Llega a mí un libro curioso, Mientras Dublín dormía, de Hugo Savino y Daniel Merro, publicado por Fruto de Dragón, una editorial de la que ya escribí en esta columna porque me encanta. Aquí el libro de dos amigos amantes del Ulises de Joyce que recorren la ciudad (la física y la literaria) y escriben y dibujan. La primera palabra que se me ocurre apenas transito las primeras páginas es obvia, evidente, es que los lugares comunes me pueden: la palabra es flâneur. Esa figura del siglo XIX europeo que hizo del caminar sin rumbo, por puro placer y devoción, una forma al mismo tiempo de introspección y de comunión con la ciudad, una suerte de mirarse para adentro mientras solo se tienen ojos (y oídos) para el afuera, para lo que vive y palpita en las calles, en los edificios, en los demás transeúntes que pasan al lado del flâneur sin verlo, aquellos que sí caminan con un objetivo fijo: llegar a un sitio a una hora determinada; que pasan casi a través del flâneur como a través de un fantasma.
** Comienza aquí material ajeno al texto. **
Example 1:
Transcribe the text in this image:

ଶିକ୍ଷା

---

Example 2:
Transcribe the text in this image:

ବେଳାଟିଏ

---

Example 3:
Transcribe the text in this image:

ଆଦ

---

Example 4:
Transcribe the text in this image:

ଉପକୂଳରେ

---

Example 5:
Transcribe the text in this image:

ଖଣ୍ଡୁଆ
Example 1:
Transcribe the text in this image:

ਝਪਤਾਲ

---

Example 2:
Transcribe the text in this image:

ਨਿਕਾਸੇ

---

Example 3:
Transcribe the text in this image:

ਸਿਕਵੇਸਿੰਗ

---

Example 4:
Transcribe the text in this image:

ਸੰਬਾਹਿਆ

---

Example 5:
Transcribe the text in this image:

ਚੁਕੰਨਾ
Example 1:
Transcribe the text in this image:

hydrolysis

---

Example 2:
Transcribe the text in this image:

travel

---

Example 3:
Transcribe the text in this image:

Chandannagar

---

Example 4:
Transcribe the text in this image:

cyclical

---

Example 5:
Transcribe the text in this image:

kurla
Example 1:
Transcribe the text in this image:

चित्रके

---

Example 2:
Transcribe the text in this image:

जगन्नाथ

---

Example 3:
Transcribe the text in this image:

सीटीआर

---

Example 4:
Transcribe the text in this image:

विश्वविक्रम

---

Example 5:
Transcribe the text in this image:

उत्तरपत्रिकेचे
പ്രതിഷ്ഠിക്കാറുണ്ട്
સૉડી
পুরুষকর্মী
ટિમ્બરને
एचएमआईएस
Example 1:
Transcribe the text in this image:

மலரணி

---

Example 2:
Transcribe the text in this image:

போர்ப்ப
Porque algo fantasmal, de espectro, de alma en pena, también hay en la esencia del flâneur.
Entonces aquí dos que caminan, que se encuentran en un pub y caminarán por la ciudad hasta la casa de uno de ellos, hasta la cocina más precisamente, donde beberán chocolate y serguirán hablando aún un rato más. La conversación también como deriva, como caminata sin rumbo fijo, sin plan determinado, sobre todo sin punto de llegada.
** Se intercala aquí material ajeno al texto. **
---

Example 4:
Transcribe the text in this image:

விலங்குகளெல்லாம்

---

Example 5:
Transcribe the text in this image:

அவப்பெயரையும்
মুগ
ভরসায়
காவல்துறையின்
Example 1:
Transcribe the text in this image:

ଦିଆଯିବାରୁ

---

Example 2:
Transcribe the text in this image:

Dos que salieron caminando de un libro, de una ciudad evocada por la escritura, y siguen caminando, cien años después, en otro libro, este libro; otra ciudad, la misma vuelta a inventar, desenterrada de la imaginería de la ficción y vuelta a la vida otra vez por obra y gracia de la ficción. No acostumbro subrayar las páginas que leo. Así como el flâneur no deja rastro porque su deriva siempre es a la sans façon, a la que te criaste, así me gusta a mí peregrinar por un libro: la lectura es mi modo de vagabundear. Si la ciudad es la que imprime su huella en el flâneur, me gusta que la lectura deje su marca en mí y no al revés. Sin embargo, no pude dejar de subrayar Mientras Dublín dormía: tuve que contenerme más de una vez para no dejar el trazo negro del lápiz, negro como el hollín de la turba, en cada una de las páginas. Porque en todas siempre aparecía una perla, una pequeña maravilla: un párrafo de escritura limpia y aguda; otro con una descripción tan minuciosa que hasta podía sentir el olor de los riñones de cordero saltando sobre la sartén, saltando de la página. También los autores nos muestran sus propios subrayados del libro de Joyce, las marcas del encantamiento, de la fascinación.
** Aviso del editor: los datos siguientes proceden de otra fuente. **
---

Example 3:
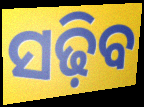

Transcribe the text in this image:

ସଢ଼ିବ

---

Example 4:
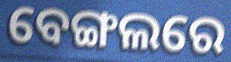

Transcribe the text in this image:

ବେଙ୍ଗଲରେ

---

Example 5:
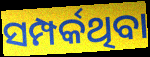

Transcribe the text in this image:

ସମ୍ପର୍କଥିବା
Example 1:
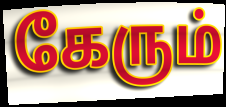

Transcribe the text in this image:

கேரும்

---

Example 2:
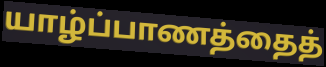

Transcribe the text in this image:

யாழ்ப்பாணத்தைத்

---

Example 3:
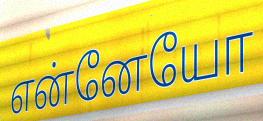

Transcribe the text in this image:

என்னேயோ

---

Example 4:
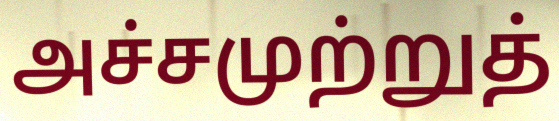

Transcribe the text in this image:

அச்சமுற்றுத்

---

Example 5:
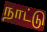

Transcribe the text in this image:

நாட்டு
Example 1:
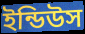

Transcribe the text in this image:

ইন্ডিউস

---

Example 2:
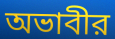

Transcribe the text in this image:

অভাবীর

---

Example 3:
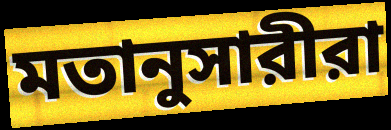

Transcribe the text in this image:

মতানুসারীরা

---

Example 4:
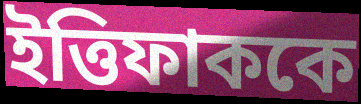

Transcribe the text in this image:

ইত্তিফাককে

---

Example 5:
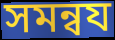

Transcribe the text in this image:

সমন্বয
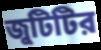
জুটিটির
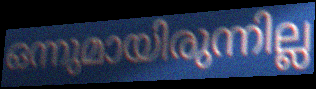
ഒന്നുമായിരുന്നില്ല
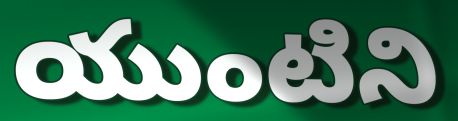
యుంటిని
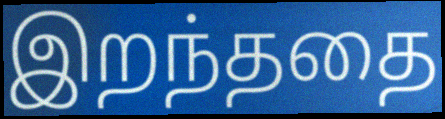
இறந்ததை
Cuando terminé el libro me dieron ganas de “flaneuriar” por Buenos Aires, vagar por la calle sin un destino particular, porque sí, porque es lindo mirar hacia arriba, perderse, detenerse a leer un graffiti o a reponer la imagen de un afiche arrasado por las lluvias y los meses. No hay nada más molesto que chequear el celular caminando, con el barbijo puesto, con los lentes que se empañan constantemente. Quizá sea la época ideal para que brote el flâneur que tenemos dentro. Empecé a hacer el ejercicio sin salir de mi barrio. Además de descubrir el horror de la avanzada inmobiliaria sobre viejas casonas de Flores, también descubrí patios de calcáreos rotos y yuyos de la Pampa Húmeda creciendo en los bordes de las azoteas; una iglesia evangélica arriba de un salón de fiestas para niños: a la iglesia se llega por una escalera y un gran cartel dice: “Jesús alto refugio”.